### Activity
When a line in the data below includes "still", pick it out and copy it.

┌──

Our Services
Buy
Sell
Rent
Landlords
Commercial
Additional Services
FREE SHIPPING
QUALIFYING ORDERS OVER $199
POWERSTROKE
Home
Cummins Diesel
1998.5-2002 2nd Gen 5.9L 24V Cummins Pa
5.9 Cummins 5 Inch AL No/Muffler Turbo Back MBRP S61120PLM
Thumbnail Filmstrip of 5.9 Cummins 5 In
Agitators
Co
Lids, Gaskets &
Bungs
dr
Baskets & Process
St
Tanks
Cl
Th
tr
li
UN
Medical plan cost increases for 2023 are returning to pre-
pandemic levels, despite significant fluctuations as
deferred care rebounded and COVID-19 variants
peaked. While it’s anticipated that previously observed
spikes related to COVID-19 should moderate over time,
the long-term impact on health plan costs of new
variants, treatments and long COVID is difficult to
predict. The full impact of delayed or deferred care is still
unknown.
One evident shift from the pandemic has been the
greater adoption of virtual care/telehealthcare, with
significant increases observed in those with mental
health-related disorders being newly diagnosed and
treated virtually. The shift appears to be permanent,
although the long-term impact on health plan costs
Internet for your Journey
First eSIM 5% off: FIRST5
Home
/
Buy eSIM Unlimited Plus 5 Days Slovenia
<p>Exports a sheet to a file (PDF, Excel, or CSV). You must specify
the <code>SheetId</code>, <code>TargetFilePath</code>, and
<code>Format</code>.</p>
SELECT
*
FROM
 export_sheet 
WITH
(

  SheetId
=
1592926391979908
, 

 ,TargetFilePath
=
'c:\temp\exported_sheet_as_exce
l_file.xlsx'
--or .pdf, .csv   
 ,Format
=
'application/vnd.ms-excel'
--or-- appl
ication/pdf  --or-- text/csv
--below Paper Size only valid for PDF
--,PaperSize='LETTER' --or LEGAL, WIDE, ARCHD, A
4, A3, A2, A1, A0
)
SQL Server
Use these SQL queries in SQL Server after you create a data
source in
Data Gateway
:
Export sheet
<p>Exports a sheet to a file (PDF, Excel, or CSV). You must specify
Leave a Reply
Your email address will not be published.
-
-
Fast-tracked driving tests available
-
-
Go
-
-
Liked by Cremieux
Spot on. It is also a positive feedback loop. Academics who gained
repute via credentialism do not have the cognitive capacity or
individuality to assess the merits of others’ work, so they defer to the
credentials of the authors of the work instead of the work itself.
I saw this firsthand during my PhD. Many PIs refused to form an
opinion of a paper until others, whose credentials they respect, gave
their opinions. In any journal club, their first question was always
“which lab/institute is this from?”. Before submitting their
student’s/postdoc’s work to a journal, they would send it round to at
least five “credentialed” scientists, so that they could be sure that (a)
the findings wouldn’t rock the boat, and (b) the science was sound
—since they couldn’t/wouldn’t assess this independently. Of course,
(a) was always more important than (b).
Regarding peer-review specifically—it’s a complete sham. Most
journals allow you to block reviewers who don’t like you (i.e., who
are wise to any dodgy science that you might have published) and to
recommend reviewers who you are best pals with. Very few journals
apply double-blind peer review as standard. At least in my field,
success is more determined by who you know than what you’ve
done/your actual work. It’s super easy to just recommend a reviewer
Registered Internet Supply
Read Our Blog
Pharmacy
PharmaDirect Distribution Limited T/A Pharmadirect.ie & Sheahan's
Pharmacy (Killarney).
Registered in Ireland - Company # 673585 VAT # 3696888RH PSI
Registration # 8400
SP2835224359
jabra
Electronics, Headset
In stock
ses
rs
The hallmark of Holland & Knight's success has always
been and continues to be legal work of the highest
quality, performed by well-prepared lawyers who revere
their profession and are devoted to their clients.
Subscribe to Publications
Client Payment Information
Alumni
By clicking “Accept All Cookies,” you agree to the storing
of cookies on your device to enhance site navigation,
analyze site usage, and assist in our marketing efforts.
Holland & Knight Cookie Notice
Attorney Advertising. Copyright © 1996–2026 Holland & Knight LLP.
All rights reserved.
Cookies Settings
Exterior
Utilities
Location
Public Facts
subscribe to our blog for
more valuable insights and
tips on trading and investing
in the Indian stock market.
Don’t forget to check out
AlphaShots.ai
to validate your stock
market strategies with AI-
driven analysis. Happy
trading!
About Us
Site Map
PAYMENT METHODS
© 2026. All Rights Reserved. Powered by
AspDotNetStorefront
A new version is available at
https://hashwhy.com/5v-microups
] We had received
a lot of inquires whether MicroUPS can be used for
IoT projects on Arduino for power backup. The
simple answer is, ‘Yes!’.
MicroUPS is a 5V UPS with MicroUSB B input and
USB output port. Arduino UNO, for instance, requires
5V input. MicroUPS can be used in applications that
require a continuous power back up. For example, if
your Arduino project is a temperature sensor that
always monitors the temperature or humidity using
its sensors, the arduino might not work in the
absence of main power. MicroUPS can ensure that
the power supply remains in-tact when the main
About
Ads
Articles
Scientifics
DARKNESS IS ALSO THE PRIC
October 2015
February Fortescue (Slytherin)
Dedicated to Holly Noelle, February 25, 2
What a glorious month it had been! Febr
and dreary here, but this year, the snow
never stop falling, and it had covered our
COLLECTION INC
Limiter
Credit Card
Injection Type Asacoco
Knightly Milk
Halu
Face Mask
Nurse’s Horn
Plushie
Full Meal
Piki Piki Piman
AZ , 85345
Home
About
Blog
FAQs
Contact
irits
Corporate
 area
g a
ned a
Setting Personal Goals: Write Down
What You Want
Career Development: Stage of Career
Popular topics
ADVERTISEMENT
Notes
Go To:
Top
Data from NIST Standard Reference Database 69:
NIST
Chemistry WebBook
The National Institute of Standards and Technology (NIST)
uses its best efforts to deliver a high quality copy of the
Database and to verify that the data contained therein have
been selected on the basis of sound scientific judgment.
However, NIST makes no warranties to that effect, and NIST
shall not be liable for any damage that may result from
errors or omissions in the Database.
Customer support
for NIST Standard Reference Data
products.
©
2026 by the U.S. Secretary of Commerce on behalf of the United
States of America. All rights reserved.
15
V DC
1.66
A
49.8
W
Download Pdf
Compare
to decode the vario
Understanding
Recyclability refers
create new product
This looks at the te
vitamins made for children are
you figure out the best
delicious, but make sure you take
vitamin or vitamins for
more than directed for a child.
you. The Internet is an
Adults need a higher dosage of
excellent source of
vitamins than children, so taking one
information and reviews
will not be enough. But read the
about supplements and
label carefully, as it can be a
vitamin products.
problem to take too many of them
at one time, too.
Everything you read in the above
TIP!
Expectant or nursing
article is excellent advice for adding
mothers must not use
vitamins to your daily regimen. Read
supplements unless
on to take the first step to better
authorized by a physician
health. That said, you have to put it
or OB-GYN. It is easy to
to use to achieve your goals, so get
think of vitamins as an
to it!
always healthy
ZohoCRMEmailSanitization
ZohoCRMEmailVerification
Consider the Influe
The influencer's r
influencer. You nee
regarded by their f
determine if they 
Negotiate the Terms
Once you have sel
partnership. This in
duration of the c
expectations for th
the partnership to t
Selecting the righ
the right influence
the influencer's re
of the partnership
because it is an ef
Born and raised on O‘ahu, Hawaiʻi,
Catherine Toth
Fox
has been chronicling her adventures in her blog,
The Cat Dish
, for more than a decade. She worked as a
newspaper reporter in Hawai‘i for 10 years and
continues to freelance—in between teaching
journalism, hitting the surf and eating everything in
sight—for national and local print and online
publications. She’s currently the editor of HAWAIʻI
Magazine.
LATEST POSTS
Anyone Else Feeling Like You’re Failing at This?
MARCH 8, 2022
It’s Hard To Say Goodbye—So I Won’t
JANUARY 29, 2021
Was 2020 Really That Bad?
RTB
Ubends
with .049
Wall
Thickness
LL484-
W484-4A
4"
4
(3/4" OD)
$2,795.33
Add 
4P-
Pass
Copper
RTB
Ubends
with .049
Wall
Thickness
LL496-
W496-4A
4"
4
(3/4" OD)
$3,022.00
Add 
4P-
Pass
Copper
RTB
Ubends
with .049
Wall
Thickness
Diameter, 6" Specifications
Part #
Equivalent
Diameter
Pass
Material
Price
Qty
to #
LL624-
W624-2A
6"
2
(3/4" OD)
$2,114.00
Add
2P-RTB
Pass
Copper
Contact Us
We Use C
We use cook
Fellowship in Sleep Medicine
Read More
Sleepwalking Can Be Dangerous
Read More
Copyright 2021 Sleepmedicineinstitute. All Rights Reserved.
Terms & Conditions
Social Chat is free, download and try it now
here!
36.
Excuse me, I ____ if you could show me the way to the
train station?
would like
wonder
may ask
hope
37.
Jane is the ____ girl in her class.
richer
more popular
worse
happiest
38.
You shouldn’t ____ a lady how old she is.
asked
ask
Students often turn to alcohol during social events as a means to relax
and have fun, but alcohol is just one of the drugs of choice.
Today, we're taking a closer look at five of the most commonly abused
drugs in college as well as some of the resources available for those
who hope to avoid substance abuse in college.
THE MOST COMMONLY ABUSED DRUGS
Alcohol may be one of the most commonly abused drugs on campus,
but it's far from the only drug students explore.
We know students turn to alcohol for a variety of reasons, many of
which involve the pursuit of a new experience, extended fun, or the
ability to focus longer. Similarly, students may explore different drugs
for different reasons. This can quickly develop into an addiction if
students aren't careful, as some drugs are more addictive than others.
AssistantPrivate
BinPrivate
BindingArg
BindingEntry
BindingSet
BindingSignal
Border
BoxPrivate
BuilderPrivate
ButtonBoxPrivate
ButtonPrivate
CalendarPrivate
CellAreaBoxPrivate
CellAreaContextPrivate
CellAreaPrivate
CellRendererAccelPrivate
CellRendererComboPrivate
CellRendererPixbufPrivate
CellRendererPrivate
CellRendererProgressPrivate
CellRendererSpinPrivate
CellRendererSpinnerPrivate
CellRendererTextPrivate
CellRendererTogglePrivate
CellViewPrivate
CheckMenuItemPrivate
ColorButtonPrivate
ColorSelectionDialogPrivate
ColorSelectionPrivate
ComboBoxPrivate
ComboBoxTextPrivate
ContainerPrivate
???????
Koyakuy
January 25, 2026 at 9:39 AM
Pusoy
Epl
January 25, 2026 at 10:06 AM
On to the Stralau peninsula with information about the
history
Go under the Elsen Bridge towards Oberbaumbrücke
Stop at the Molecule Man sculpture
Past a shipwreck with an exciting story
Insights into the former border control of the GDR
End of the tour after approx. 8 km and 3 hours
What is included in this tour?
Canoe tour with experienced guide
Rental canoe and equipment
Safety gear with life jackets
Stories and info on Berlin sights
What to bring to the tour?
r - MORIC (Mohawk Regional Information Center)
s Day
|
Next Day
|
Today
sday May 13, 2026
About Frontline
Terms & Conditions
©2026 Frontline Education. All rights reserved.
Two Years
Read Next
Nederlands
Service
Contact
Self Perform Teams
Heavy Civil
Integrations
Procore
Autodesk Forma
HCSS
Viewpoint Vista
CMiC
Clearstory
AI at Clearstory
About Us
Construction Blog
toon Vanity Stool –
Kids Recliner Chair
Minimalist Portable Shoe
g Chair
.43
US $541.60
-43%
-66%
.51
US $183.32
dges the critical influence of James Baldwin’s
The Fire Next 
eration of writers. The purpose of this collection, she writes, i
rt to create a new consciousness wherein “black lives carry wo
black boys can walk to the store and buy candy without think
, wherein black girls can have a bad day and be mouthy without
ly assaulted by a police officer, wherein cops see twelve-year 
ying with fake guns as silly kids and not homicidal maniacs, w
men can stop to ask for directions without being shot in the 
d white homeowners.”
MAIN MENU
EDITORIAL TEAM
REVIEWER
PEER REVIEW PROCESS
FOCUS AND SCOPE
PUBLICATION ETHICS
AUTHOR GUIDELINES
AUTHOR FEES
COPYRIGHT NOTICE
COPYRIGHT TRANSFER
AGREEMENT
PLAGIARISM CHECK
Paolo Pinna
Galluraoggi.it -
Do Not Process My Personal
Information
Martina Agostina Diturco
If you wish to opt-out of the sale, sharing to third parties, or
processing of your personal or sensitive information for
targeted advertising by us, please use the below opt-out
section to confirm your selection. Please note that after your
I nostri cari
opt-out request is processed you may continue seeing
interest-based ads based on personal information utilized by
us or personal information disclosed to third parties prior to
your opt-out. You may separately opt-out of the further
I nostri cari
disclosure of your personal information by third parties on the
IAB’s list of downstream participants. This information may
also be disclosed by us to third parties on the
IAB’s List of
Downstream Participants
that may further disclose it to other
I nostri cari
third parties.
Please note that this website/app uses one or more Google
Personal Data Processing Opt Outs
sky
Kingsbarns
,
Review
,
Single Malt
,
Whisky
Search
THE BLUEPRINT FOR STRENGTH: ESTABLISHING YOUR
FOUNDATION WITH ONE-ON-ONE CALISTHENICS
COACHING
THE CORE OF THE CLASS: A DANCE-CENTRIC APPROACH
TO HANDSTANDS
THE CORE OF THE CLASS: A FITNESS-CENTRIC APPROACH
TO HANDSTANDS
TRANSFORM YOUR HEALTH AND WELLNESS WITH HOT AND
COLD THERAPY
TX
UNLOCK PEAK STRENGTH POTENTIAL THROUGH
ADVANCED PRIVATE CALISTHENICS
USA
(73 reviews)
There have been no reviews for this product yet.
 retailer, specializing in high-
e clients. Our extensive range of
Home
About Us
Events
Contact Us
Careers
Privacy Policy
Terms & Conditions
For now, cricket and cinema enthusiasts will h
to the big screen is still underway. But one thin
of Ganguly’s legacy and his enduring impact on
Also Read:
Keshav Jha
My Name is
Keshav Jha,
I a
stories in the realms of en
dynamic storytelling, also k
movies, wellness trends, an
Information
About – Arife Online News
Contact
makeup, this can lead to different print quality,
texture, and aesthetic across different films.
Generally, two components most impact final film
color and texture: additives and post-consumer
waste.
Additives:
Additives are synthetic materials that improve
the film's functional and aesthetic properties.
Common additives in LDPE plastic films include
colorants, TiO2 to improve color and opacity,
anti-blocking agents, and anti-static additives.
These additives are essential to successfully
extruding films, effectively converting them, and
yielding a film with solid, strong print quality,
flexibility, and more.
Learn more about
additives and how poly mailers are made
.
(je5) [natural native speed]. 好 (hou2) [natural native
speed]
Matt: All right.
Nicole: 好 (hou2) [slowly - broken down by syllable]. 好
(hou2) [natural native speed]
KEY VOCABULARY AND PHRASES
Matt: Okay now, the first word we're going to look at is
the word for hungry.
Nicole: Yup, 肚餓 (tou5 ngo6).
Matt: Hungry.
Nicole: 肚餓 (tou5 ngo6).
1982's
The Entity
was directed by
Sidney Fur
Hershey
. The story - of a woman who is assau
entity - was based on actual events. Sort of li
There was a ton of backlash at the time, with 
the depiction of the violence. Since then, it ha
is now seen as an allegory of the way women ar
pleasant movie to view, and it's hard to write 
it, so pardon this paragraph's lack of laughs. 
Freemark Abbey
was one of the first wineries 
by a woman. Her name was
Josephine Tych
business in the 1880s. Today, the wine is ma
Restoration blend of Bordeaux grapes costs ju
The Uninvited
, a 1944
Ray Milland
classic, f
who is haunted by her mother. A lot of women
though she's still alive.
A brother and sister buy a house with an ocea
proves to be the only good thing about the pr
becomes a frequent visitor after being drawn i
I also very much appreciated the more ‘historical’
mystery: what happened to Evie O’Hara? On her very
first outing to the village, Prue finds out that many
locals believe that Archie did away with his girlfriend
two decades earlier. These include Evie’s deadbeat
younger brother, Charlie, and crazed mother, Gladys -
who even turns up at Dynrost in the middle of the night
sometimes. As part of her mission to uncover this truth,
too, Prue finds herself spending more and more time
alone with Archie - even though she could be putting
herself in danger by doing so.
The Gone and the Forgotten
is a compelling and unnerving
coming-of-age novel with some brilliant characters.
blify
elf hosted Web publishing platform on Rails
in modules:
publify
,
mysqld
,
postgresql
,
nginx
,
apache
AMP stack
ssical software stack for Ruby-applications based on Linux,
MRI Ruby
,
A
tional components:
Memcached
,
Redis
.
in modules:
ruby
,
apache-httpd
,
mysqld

└──

### Task solution
predict. The full impact of delayed or deferred care is still
to the big screen is still underway. But one thin
though she's still alive.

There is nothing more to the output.